**RECORDS FOR THE TASK**
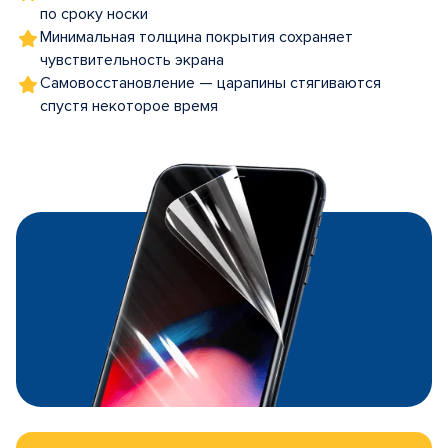
по сроку носки
Минимальная толщина покрытия сохраняет
чувствительность экрана
Самовосстановление — царапины стягиваются
спустя некоторое время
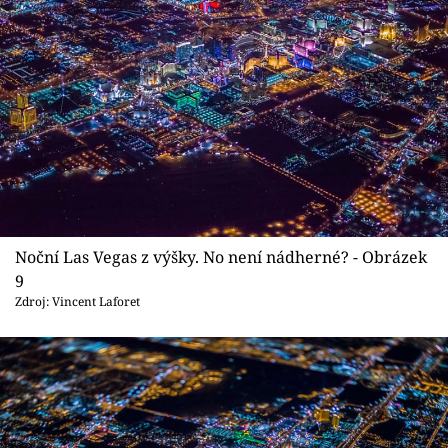
Noční Las Vegas z výšky. No není nádherné? - Obrázek
9
Zdroj: Vincent Laforet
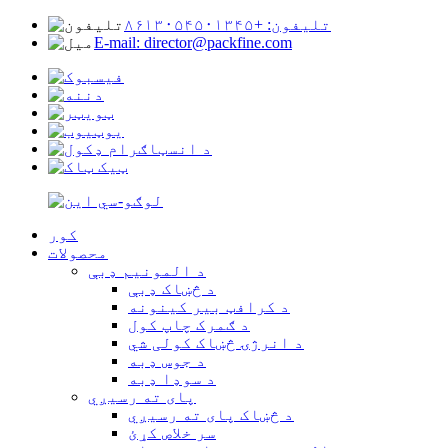
تلیفون: +۸۶۱۳۰۵۴۵۰۱۳۴۵
E-mail: director@packfine.com
کور
محصولات
د المونیم ډبې
د څښاک ډبې
د کرافټ بیر کینونه
د ګمرک چاپ کول
د انرژۍ څښاک کولی شي
د جوس ډبه
د سوډا ډبه
پای ته رسیږي
د څښاک پای ته رسیږي
سر خلاص کړئ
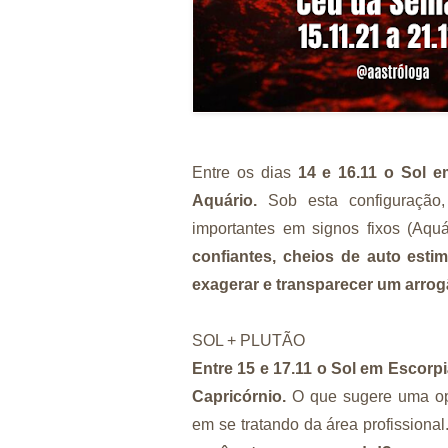
Entre os dias
14 e 16.11 o Sol 
Aquário.
Sob esta configuração,
importantes em signos fixos (Aquá
confiantes, cheios de auto esti
exagerar e transparecer um arrog
SOL + PLUTÃO
Entre 15 e 17.11 o Sol em Escorp
Capricórnio.
O que sugere uma opo
em se tratando da área profissional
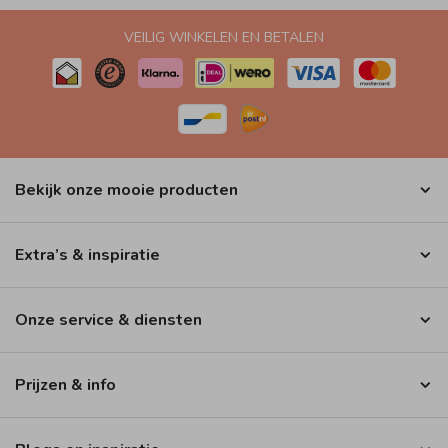
VEILIG WINKELEN EN BETALEN
Bekijk onze mooie producten
Extra’s & inspiratie
Onze service & diensten
Prijzen & info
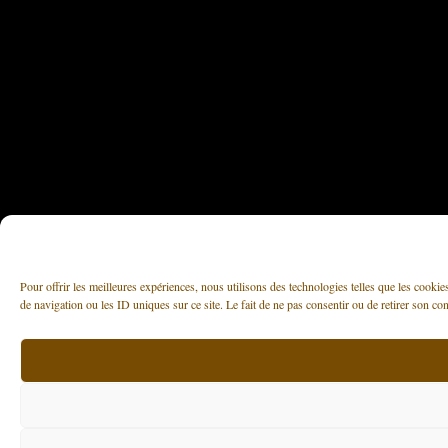
Pour offrir les meilleures expériences, nous utilisons des technologies telles que les cooki
de navigation ou les ID uniques sur ce site. Le fait de ne pas consentir ou de retirer son con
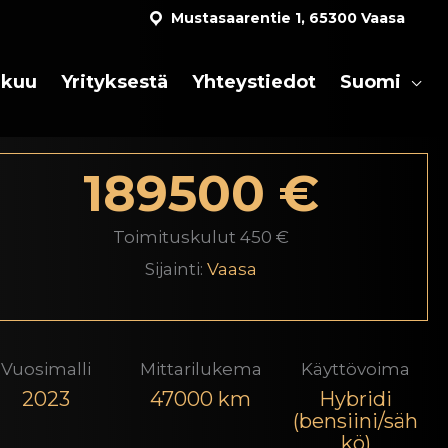
Mustasaarentie 1, 65300 Vaasa
akuu
Yrityksestä
Yhteystiedot
Suomi
189500 €
Toimituskulut 450 €
Sijainti:
Vaasa
Vuosimalli
Mittarilukema
Käyttövoima
2023
47000 km
Hybridi
(bensiini/säh
kö)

**ACTIVITY**
When you copy the listing, keep every line exactly as it is but leave out all images.

**RESPONSE AREA**
по сроку носки
Минимальная толщина покрытия сохраняет
чувствительность экрана
Самовосстановление — царапины стягиваются
спустя некоторое время
Noční Las Vegas z výšky. No není nádherné? - Obrázek
9
Zdroj: Vincent Laforet
تلیفون: +۸۶۱۳۰۵۴۵۰۱۳۴۵
E-mail: director@packfine.com
کور
محصولات
د المونیم ډبې
د څښاک ډبې
د کرافټ بیر کینونه
د ګمرک چاپ کول
د انرژۍ څښاک کولی شي
د جوس ډبه
د سوډا ډبه
پای ته رسیږي
د څښاک پای ته رسیږي
سر خلاص کړئ
Entre os dias
14 e 16.11 o Sol 
Aquário.
Sob esta configuração,
importantes em signos fixos (Aquá
confiantes, cheios de auto esti
exagerar e transparecer um arrog
SOL + PLUTÃO
Entre 15 e 17.11 o Sol em Escorp
Capricórnio.
O que sugere uma opo
em se tratando da área profissional
VEILIG WINKELEN EN BETALEN
Bekijk onze mooie producten
Extra’s & inspiratie
Onze service & diensten
Prijzen & info
Pour offrir les meilleures expériences, nous utilisons des technologies telles que les cooki
de navigation ou les ID uniques sur ce site. Le fait de ne pas consentir ou de retirer son con
Mustasaarentie 1, 65300 Vaasa
akuu
Yrityksestä
Yhteystiedot
Suomi
189500 €
Toimituskulut 450 €
Sijainti:
Vaasa
Vuosimalli
Mittarilukema
Käyttövoima
2023
47000 km
Hybridi
(bensiini/säh
kö)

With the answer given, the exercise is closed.